Mutations in AUX 1 and AtPIN 2 confer an agravitropic root-growth phenotype. Marchant et al. (1999) have proposed that AUX 1 regulates gravitropic curvature in unison with the auxin efflux carrier to coordinate the localized redistribution of auxin in the root apex, providing the first example of a developmental role for the auxin influx carrier in higher plants. Effective biochemical movement of materials in plants is essential to the organism's survival. These reactions and movements inside the plant allow the conduction of vital processes.
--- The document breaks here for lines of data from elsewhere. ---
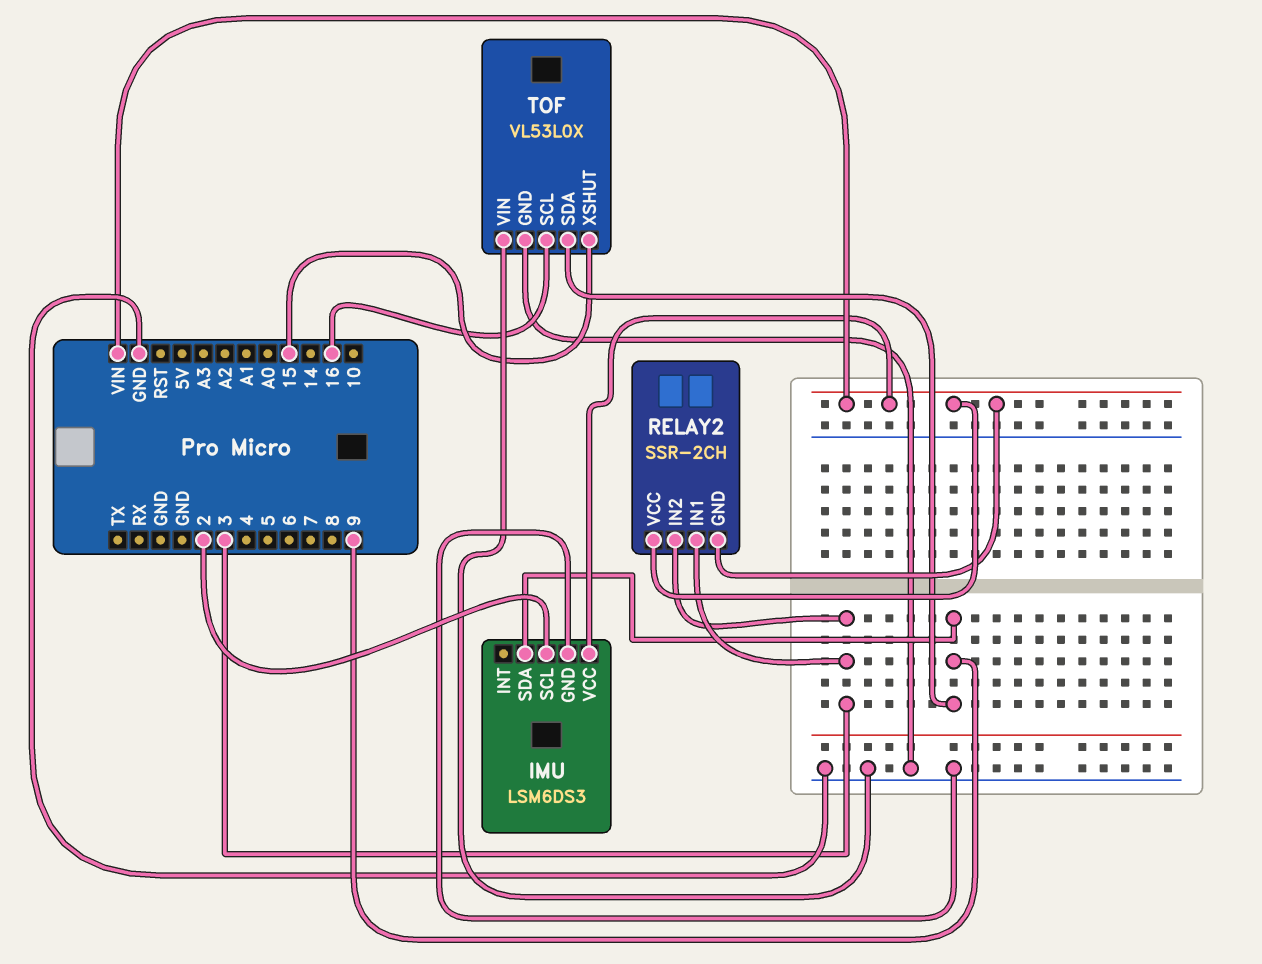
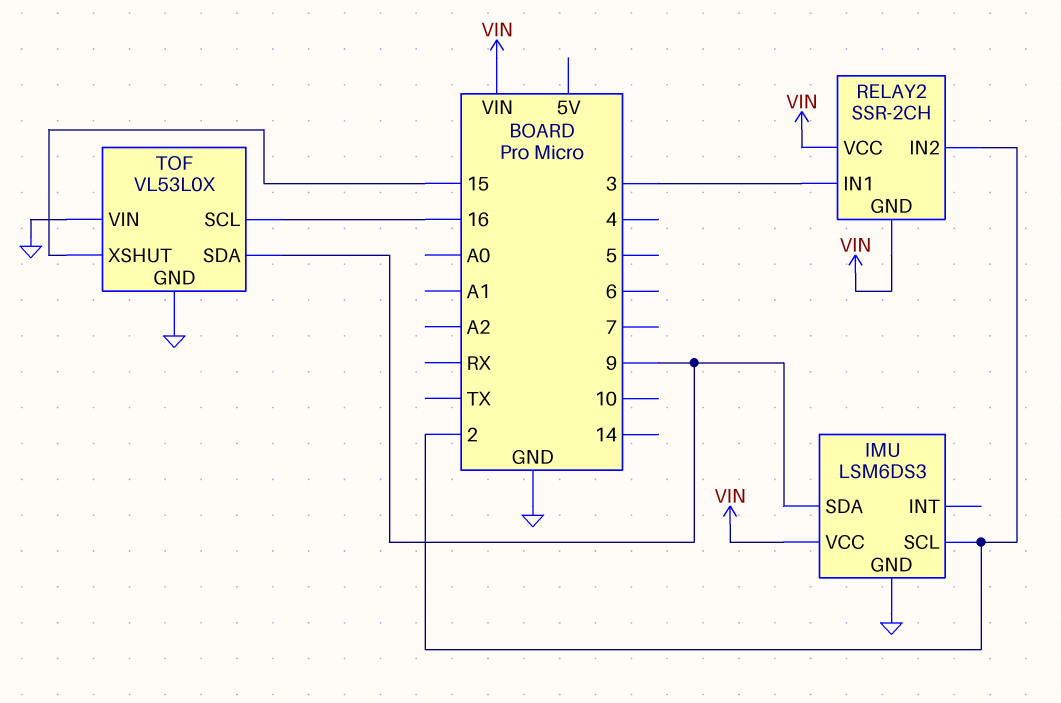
RELAY2 pin IN2: 3 -> 2

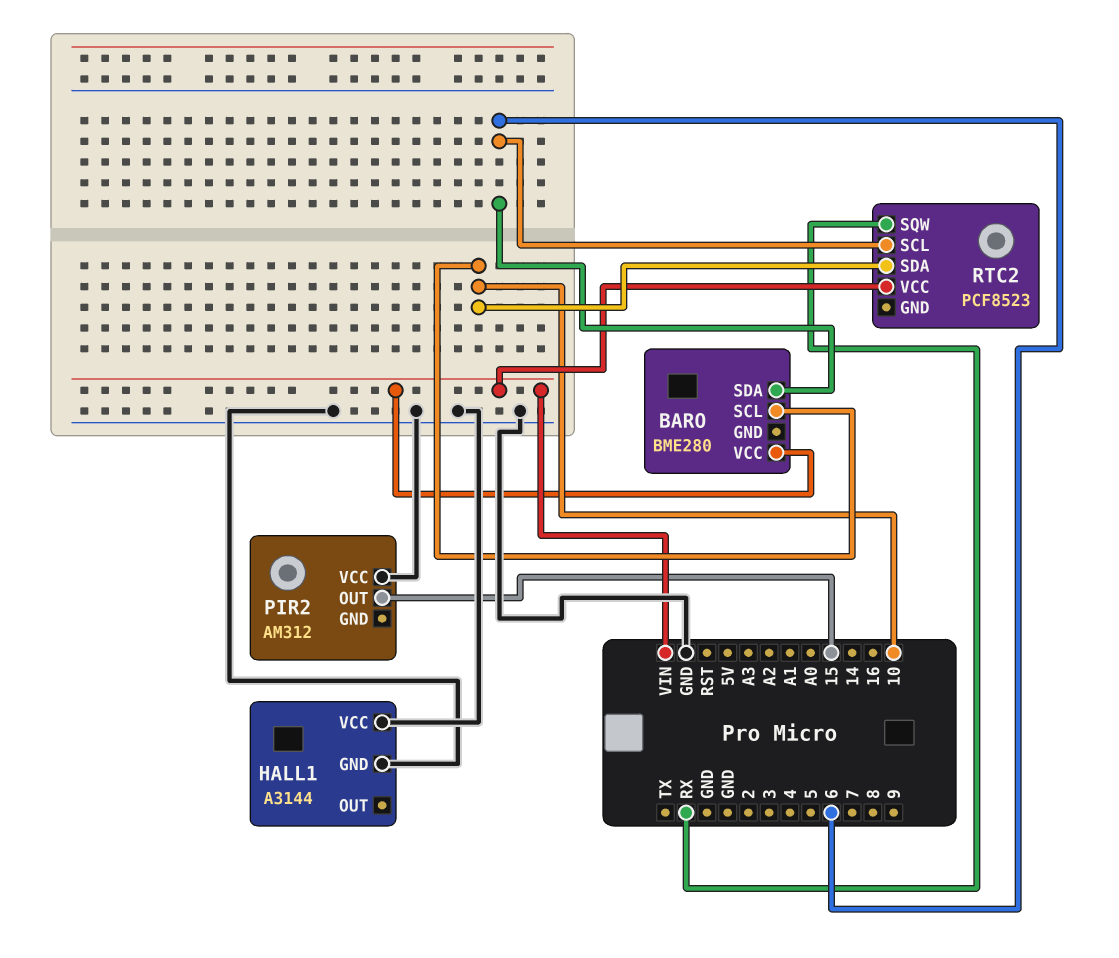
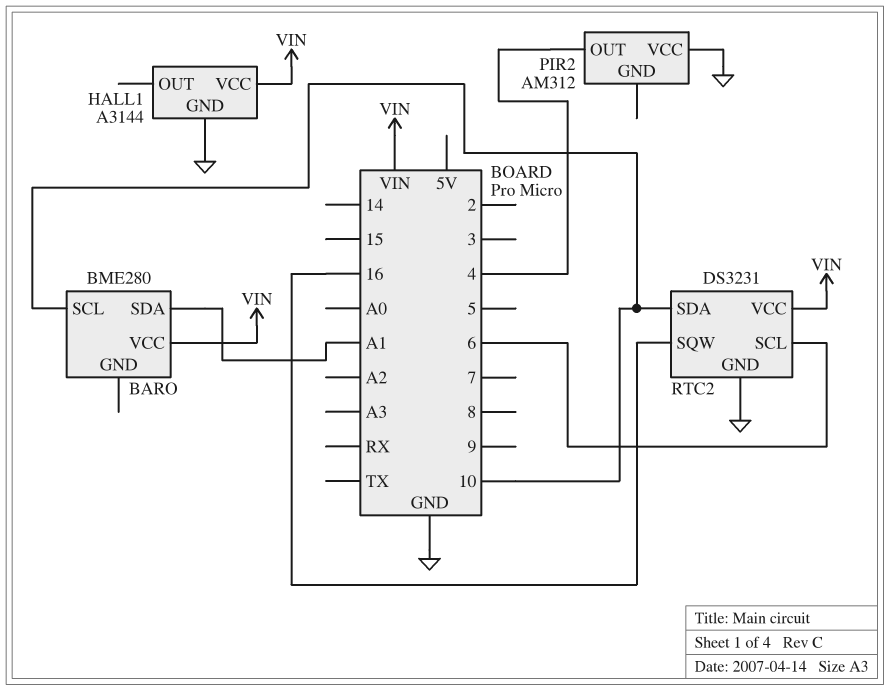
BARO pin SDA: 6 -> A1
HALL1 pin VCC: GND -> VIN
PIR2 pin OUT: 15 -> 4
RTC2: PCF8523 -> DS3231
RTC2 pin GND: none -> GND
RTC2 pin SQW: RX -> 16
Photosynthesis, stomatal movements, movement of water, and growth all require the biochemical input of cell to cell movement. Ion channels, aquaporins and influx and efflux carriers are active examples of devices that move materials in plants for the benefit of the organism. These devices prove that biochemistry and movement in general is essential in the processes of life and is essential to comprehend for any individual who investigates the life sciences.